Which makes Alf regret choosing her, because she’s clearly not someone who likes attention – unlike Heidi, who’s looking slightly put out.
He wonders if her parents called her Violet because her eyes are such a deep blue? Aren’t all babies born with blue eyes? Or is that kittens? Perhaps she wears contact lenses to emphasize the depth of the colour? He doesn’t think so. She is not vain. She wears no make-up. She doesn’t even paint her toenails. The only adornment she has is a tiny tattoo of a heart with a knife through it, inked over the third and fourth metatarsals of her right foot. He wonders about the story of that tattoo. It must have been painful because the skin is very tender there.
As if she knows what he’s thinking, Violetta slides her feet under her chair.
Finally, the students are allowed to stand up and circulate freely, asking each other questions about the cultural significance of colours in their own countries. He wasn’t aware that they had cultural significance until he starts thinking about it. Blue is sad. Green is envy.

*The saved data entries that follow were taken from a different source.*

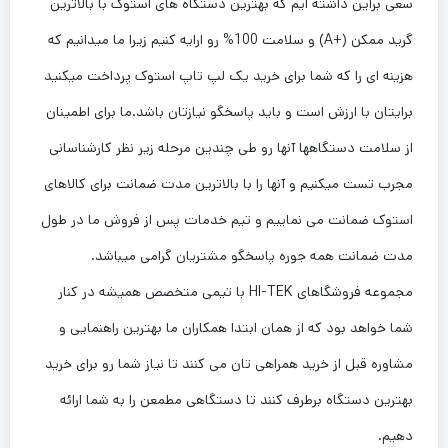
سعی براین داشته ایم که بهترین دستگاه های استوک با بالاترین
گرید ممکن (+A) و سلامت 100% رو ارایه کنیم زیرا ما میدانیم که
هزینه ای را که شما برای خرید یک لپ تاپ استوک پرداخت میکنید
برایتان با ارزش است و باید پاسخگو نیازتان باشد.ما برای اطمینان
از سلامت دستگاهها آنها رو طی چندین مرحله زیر نظر کارشناسانی
مجرب تست میکنیم و آنها را با بالاترین مدت ضمانت برای کالاهای
استوک ضمانت می نماییم و تیم خدمات پس از فروش ما در طول
مدت ضمانت همه جوره پاسخگو مشتریان گرامی میباشد.
مجموعه فروشگاهای HI-TEK با تیمی متخصص همیشه در کنار
شما خواهد بود که از همان ابتدا همکاران ما بهترین راهنمایی و
مشاوره قبل از خرید همراهی تان می کنند تا نیاز شما رو برای خرید
بهترین دستگاه برطرف کنند تا دستگاهی مطمعن را به شما ارائه
دهیم.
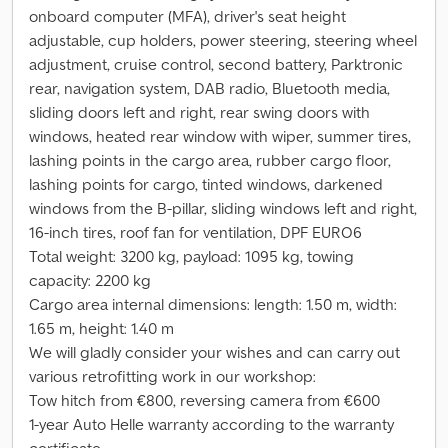
onboard computer (MFA), driver's seat height
adjustable, cup holders, power steering, steering wheel
adjustment, cruise control, second battery, Parktronic
rear, navigation system, DAB radio, Bluetooth media,
sliding doors left and right, rear swing doors with
windows, heated rear window with wiper, summer tires,
lashing points in the cargo area, rubber cargo floor,
lashing points for cargo, tinted windows, darkened
windows from the B-pillar, sliding windows left and right,
16-inch tires, roof fan for ventilation, DPF EURO6
Total weight: 3200 kg, payload: 1095 kg, towing
capacity: 2200 kg
Cargo area internal dimensions: length: 1.50 m, width:
1.65 m, height: 1.40 m
We will gladly consider your wishes and can carry out
various retrofitting work in our workshop:
Tow hitch from €800, reversing camera from €600
1-year Auto Helle warranty according to the warranty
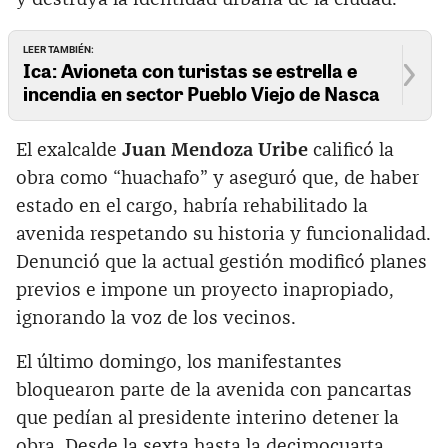
LEER TAMBIÉN:
Ica: Avioneta con turistas se estrella e
incendia en sector Pueblo Viejo de Nasca
El exalcalde
Juan Mendoza Uribe
calificó la
obra como “huachafo” y aseguró que, de haber
estado en el cargo, habría rehabilitado la
avenida respetando su historia y funcionalidad.
Denunció que la actual gestión modificó planes
previos e impone un proyecto inapropiado,
ignorando la voz de los vecinos.
El último domingo, los manifestantes
bloquearon parte de la avenida con pancartas
que pedían al presidente interino detener la
obra. Desde la sexta hasta la decimocuarta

When Alf approaches Violetta, she turns, looking in another direction, but by sidestepping across her back, like the sliding doors movement in the cha cha, he ends up facing her. But the only question he can think to ask is, ‘What’s your favourite colour?’
He feels like he’s back at primary school. He wants to be able to ask why she’s here, what’s important to her, who she is.
She thinks for a moment, before saying it’s black. She asks what his is.
‘Blu.’
Normally he’s good at this, he thinks. He never has a problem chatting to people. But with her, he’s just inept. He hasn’t a clue how to make her interested in him, or even to make her smile. She’s as absent as a model in a monochrome photograph advertising some cool perfume.